Unsurprisingly I’ve been taking the opportunity in this book to discuss Hergé and antisemitism, but I feel I should also discuss the plot. I would argue in this book that Tintin has finally thrown off the title of reporter and has settled into being an adventurer. After all, reporter is a dangerous career to have during wartime, but being an adventurer captures the spirit and energy of a globetrotter without any of the political controversy. It does say that Tintin is on this journey as a journalist, but he’s the one parachuting out of a plane and planting flags.
The Shooting Star was one of my favourite books as a small child with no understanding of history or politics, and I still understand what I liked about it. The plot, of two teams racing for scientific glory while the bad team plays dirty, is pretty compelling, and it’s impressive how Hergé managed to bring it down to the wire like he did. Then, Tintin is forced to stay on the meteorite to ensure the bad guys don’t get hold of it. He’s all alone, except for Snowy, while forced to contend with the bizarre forces of exploding mushrooms and nature gone wrong. The whole time Tintin is on the island, he is haunted by the words of the doomsdayer (although he doesn’t let it get him down) and I appreciate the callback to the earlier, more disturbing parts of the story. I really like it, it’s not a typical Tintin story and it’s memorable. It’s just a pity it ended up being memorable for other reasons.

Hergé also ends up pushing his ability to draw his characters in various poses and with various expressions. I really like the above few panels for the excellent anatomy and posing of Tintin. Also a dog bites him on the ass. If I recall correctly, one of the reasons Hergé liked drawing Haddock so much was how expressive Haddock’s face could be, almost to the point of caricature.

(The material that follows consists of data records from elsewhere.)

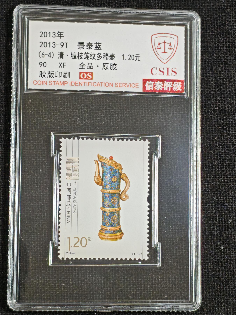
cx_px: 118
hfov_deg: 14.1
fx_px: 954
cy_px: 158
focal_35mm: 105
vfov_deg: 18.7
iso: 50
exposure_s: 1/483
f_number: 1.5
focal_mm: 4.94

In the end, the meteorite tips over and is lost to the ocean. Tintin escapes with his life, Snowy, the flag, and a single large rock rescued from the meteorite, and they head back to Europe. The Jewish guy gets arrested for money crimes. We all laugh together because Haddock is an alcoholic. THE END.

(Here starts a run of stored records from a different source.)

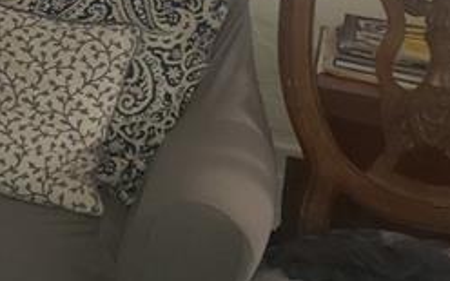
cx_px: -437
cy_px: -201
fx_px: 1398
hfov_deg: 15.0
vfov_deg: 10.8
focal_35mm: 114
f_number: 1.5
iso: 125
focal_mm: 4.3
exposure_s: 1/16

And that’s The Shooting Star. I’ll be generous to Herge and say that his intended commentary, about how Americans and their unregulated capitalism are a danger to the world and how European values were healthier and suited the world better, was a pretty decent point to make. It was also one he’d made before, in his satire of the USA in Tintin in America. It was just the absolute wrong time to make such a message. He would have been better to stick to his apolitical work, because the many interpretations that The Shooting Star opens itself to ended up haunting him for years.

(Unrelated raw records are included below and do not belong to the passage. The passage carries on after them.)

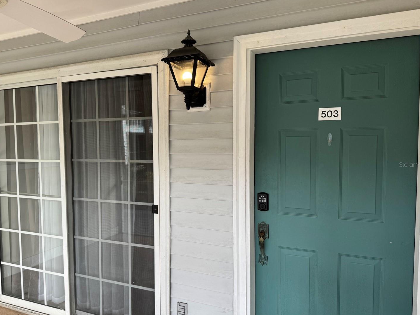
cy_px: 164
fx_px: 328
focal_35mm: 27
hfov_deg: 65.2
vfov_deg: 51.4
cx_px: 191
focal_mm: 6.76
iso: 64
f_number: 1.78
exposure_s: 1/172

I guess timing is everything. Had he written this story ten years earlier or ten years later no one would have cared, most likely, although the Jewish caricatures are a bit on the nose, if you’ll pardon the pun. It came across as pro-German, and Hergé’s claimed lack of awareness when it came to Jewish names and stereotypes is very easily interpreted as compliance with their regime.
Time for me to post another one of Jean-Marie Apostolidès’ bizarre interpretations of the book:

This is pretty wack. This guy always delivers.
After all of this, my thoughts on the books are: neat story, horrifying delivery. I’ll be discussing in later pieces what consequences Hergé faced after the war because of this book. For his next book, Hergé abandoned politics all together, and steered straight into adventuring with The Secret of the Unicorn, arguably one of Hergé’s best and most famous book. From a deep low to a mighty high.
Catch you next time,
– Aмртоп
Nice post and interesting points! My thought is that I think this story has aged somewhat better than Tintin in Congo because if a young person read this I don’t think they necessary will refer the bad guy to a jewish person, that’s just a guy with a big nose (like many other characters in Tintin), but also that a jew could actually be the bad guy (techically) since all people all equal if you look at it with new eyes, but I’m aware of the historical problematic context of course.